Ali eu entendi: não era sobre Contabilidade. Era sobre autoridade.

O que aprendi: o aluno não enfrenta você — ele enfrenta o que você representa

A Geração Z e Alpha carregam:

  • autonomia precoce,

  • inseguranças profundas,

  • ansiedade social,

  • aversão extrema à autoridade.

A tecnologia acelerou a independência, mas atrasou o amadurecimento emocional. Autoridade, para eles, não é guia; é ameaça.

E então aconteceu.

O amigo dele, completamente tomado por essa confusão interna, gritou no meio da aula, sem qualquer filtro:

Professora, você é burra! Você não sabe nada!

Silêncio.

A sala congelou.

Minha primeira reação? Cara de paisagem. Minha segunda? Convidá-lo — com muita calma — a ir conversar na sala da Analista de Qualidade de Vida.

(Professores experientes entenderão: leve testemunhas.)

Pulsões, dor e o que estava realmente acontecendo

Na psicanálise, Freud fala da Pulsão de Vida (preservação) e Pulsão de Morte (destruição, repetição, desintegração).

Naquele grito eu não vi rebeldia.
Eu vi sofrimento.

Algo dentro dele estava morrendo. E a explosão era um pedido de socorro — não um ataque.

Na conversa com a analista, depois de muito choro, pausas, respirações e silêncios que falavam mais do que palavras, ele finalmente disse:

Minha namorada está grávida… ela é menor… eu não sei o que fazer… eu tenho medo de tudo… não sei pra onde ir depois daqui.

Ele tinha apenas 18 anos.

Ele não estava enfrentando a “professora”.
Ele estava implorando por um adulto seguro que pudesse sustentá-lo emocionalmente por alguns minutos.
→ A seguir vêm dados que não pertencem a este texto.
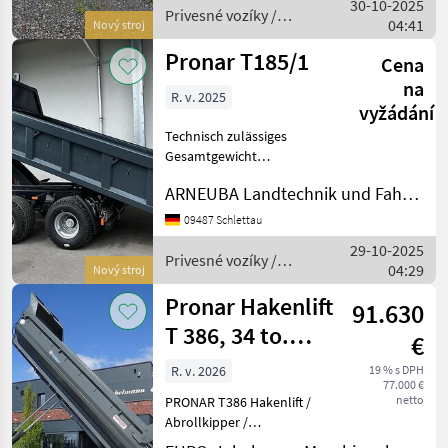
30-10-2025
Parabelfederung
Privesné vozíky /
04:41
Nový stroj
hydraulische Container
Pronar
Pronar T185/1
Cena
na
R. v. 2025
vyžádání
Technisch zulässiges
Gesamtgewicht
(innerbetrieblich) 15000 [kg]
ARNEUBA Landtechnik und Fahrzeuge GmbH Vertrieb und Service
Zul. Gesamtgewicht 15000
09487 Schlettau
29-10-2025
Privesné vozíky /
04:29
Nový stroj
Pronar
Pronar Hakenlift
91.630
T 386, 34 to.
€
zGG, mit Schub-
R. v. 2026
19 % s DPH
77.000 €
und Kni
netto
PRONAR T386 Hakenlift /
Abrollkipper /
Containeranhänger – neues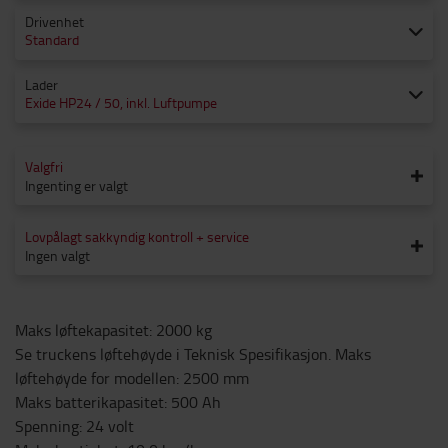
Drivenhet
Standard
Lader
Exide HP24 / 50, inkl. Luftpumpe
Valgfri
Ingenting er valgt
Lovpålagt sakkyndig kontroll + service
Ingen valgt
Maks løftekapasitet
:
2000
kg
Se truckens løftehøyde i Teknisk Spesifikasjon. Maks
løftehøyde for modellen
:
2500
mm
Maks batterikapasitet
:
500
Ah
Spenning
:
24
volt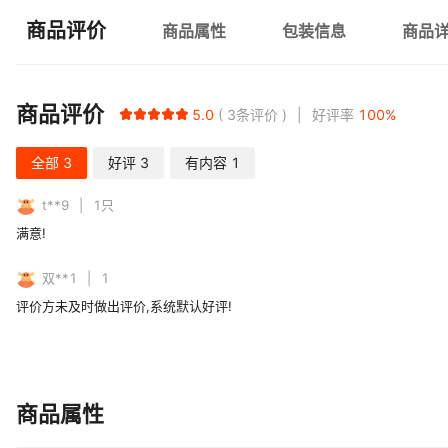
商品评价
商品属性
包装信息
商品
商品评价
5.0
3
条评价
好评率
100
%
全部
3
好评
3
有内容
1
t**9
1
只
满意!
双**1
1
评价方未及时做出评价,系统默认好评!
商品属性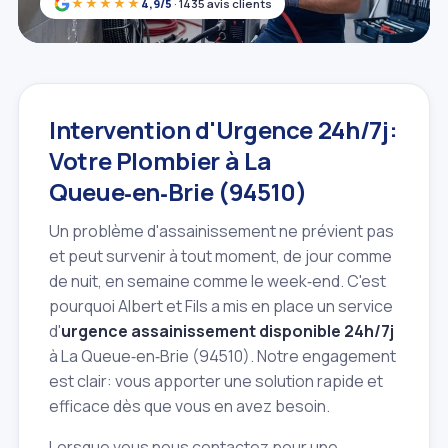
★★★★★
4,9/5
· 1435 avis clients
Intervention d'Urgence 24h/7j:
Votre Plombier à La
Queue‑en‑Brie (94510)
Un problème d'assainissement ne prévient pas
et peut survenir à tout moment, de jour comme
de nuit, en semaine comme le week‑end. C'est
pourquoi Albert et Fils a mis en place un service
d'
urgence assainissement disponible 24h/7j
à La Queue‑en‑Brie (94510). Notre engagement
est clair: vous apporter une solution rapide et
efficace dès que vous en avez besoin.
Lorsque vous nous contactez pour une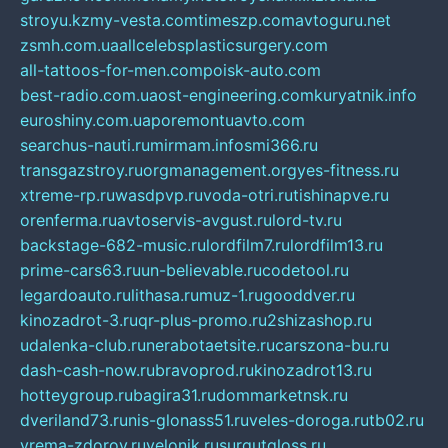
stroyu.kz
my-vesta.com
timeszp.com
avtoguru.net
zsmh.com.ua
allcelebsplasticsurgery.com
all-tattoos-for-men.com
poisk-auto.com
best-radio.com.ua
ost-engineering.com
kuryatnik.info
euroshiny.com.ua
poremontuavto.com
searchus-nauti.ru
mirmam.info
smi366.ru
transgazstroy.ru
orgmanagement.org
yes-fitness.ru
xtreme-rp.ru
wasdpvp.ru
voda-otri.ru
tishinapve.ru
orenferma.ru
avtoservis-avgust.ru
lord-tv.ru
backstage-682-music.ru
lordfilm7.ru
lordfilm13.ru
prime-cars63.ru
un-believable.ru
codetool.ru
legardoauto.ru
lithasa.ru
muz-1.ru
gooddver.ru
kinozadrot-3.ru
qr-plus-promo.ru
2shizashop.ru
udalenka-club.ru
nerabotaetsite.ru
carszona-bu.ru
dash-cash-now.ru
bravoprod.ru
kinozadrot13.ru
hotteygroup.ru
bagira31.ru
dommarketnsk.ru
dveriland73.ru
nis-glonass51.ru
veles-doroga.ru
tb02.ru
vrema-zdorov.ru
velonik.ru
surgutgloss.ru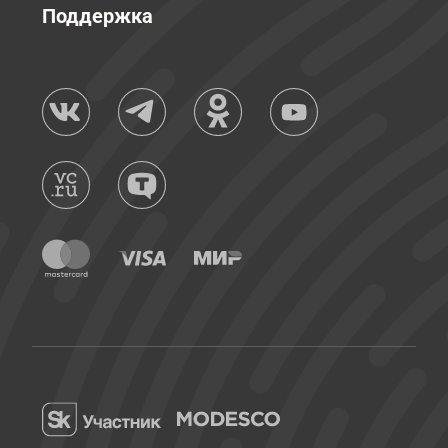
Поддержка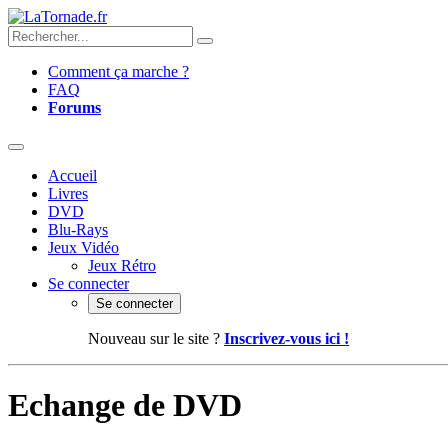
Comment ça marche ?
FAQ
Forums
Accueil
Livres
DVD
Blu-Rays
Jeux Vidéo
Jeux Rétro
Se connecter
Se connecter
Nouveau sur le site ?
Inscrivez-vous ici !
Echange de DVD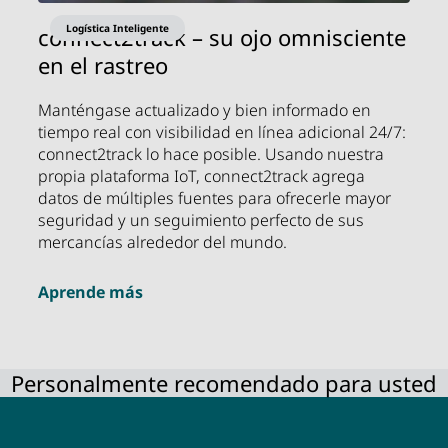
Logística Inteligente
connect2track – su ojo omnisciente
en el rastreo
Manténgase actualizado y bien informado en
tiempo real con visibilidad en línea adicional 24/7:
connect2track lo hace posible. Usando nuestra
propia plataforma IoT, connect2track agrega
datos de múltiples fuentes para ofrecerle mayor
seguridad y un seguimiento perfecto de sus
mercancías alrededor del mundo.
Aprende más
Personalmente recomendado para usted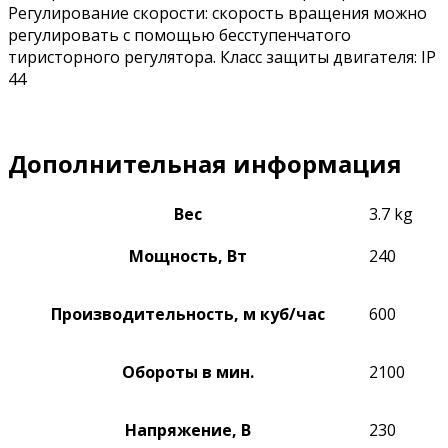
Регулирование скорости: скорость вращения можно
регулировать с помощью бесступенчатого
тиристорного регулятора. Класс защиты двигателя: IP
44
Дополнительная информация
Вес
3.7 kg
Мощность, Вт
240
Производительность, м куб/час
600
Обороты в мин.
2100
Напряжение, В
230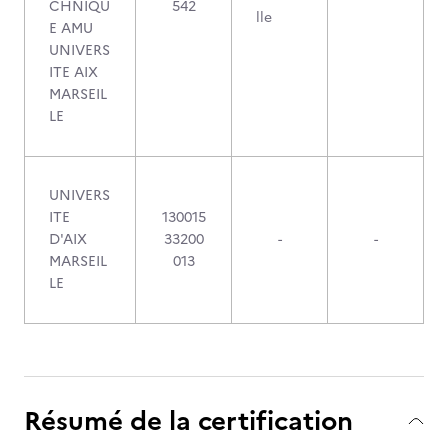
CHNIQU
542
lle
E AMU
UNIVERS
ITE AIX
MARSEIL
LE
UNIVERS
ITE
130015
D'AIX
33200
-
-
MARSEIL
013
LE
Résumé de la certification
E nós fizemos exatamente isso: ouvimos. Sem julgar.

A virada de chave: segurança psicológica como estratégia educacional

Depois daquele dia, ele:

  • voltou às aulas com mais comprometimento,

  • melhorou o desempenho,

  • foi efetivado na empresa onde era aprendiz,

  • começou a faculdade,

  • casou-se com a moça,

  • e construiu sua própria trajetória com maturidade.

Tudo porque alguém viu além do grito.

Amy Edmondson, referência em Segurança Psicológica, mostra como ambientes seguros produzem equipes de alta performance.
E eu afirmo: na escola, isso é ainda mais urgente.

A juventude atual não teme conteúdo.
Ela teme fracassar sozinha.

A verdadeira lição desse dia

Essa experiência me transformou.

Eu compreendi que:

  • 90% dos conflitos em sala e no trabalho não são sobre pessoas.

  • Eles são sobre medo, impotência e autoridade mal administrada.

  • Jovens não enfrentam o professor — enfrentam tudo o que pesa dentro deles.

E o papel da educação?
É iluminar essas sombras.

Ver além do erro.
Ver além do grito.
Ver além da atitude.

Porque, no fim, a grande maioria deles só quer alguém que diga:

“Eu te vejo. Vamos resolver isso juntos.”